Il faut dire qu'il offre tout ce qu'attendent les nouveaux professionnels de santé : la sécurité et le confort de la pluridisciplinarité, la possibilité de se partager entre vie professionnelle et vie de famille, en choisissant le temps partiel au moins pour une partie de sa carrière, des rémunérations qui soutiennent plutôt bien la comparaison avec le secteur libéral. Que demander de plus ? Or, monsieur le rapporteur, si votre proposition était adoptée, elle serait une incitation supplémentaire faite aux étudiants à rester à l'hôpital, où, finalement, les contraintes qui pèsent sur le praticien sont moins fortes qu'en ville.

J'ajoute, ayant lu dans le plan « ma santé 2022 », que le concours de praticien hospitalier pourrait être supprimé, qu'il n'y aura plus aucune raison, ni aucun obstacle, à ce que les étudiants en médecine demeurent à l'hôpital. Mais peut-être est-ce un choix ? Peut-être est-ce la finalité de la réforme, en parfaite conformité avec la doctrine historique du ministère de la santé, c'est-à-dire « par et pour l'hôpital public » ? On est en droit, au regard du traitement qui est fait depuis des années aux professionnels libéraux, de se poser la question.
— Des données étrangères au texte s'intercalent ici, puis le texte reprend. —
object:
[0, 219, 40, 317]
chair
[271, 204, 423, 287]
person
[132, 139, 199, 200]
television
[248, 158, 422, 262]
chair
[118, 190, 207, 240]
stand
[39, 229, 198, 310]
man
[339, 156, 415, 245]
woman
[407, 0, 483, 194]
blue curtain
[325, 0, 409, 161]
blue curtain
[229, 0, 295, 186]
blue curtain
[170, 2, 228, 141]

Faute de vous être posé toutes ces questions – dont je ne prétends pas qu'elles puissent trouver facilement réponse – , faute d'avoir considéré la partie invisible de l'iceberg, et finalement d'en être resté à l'écume des choses, votre texte ne peut apporter remède à la démographie médicale, à l'attente de nos concitoyens de pouvoir, au plus près de chez eux et dans le temps le plus court, être pris en charge par un professionnel de santé. C'est là en effet, et là seulement, que réside le véritable enjeu de toute réforme.

Enfin, je m'étonne que le groupe Socialistes et apparentés n'ait pas mesuré le risque que sa proposition conforte l'existence d'une médecine à deux vitesses. Car, pour les médecins qui n'auraient pas préféré rester à l'hôpital, votre solution offre encore la possibilité de renoncer au conventionnement et, partant, de proposer aux patients des tarifs forcément sélectifs.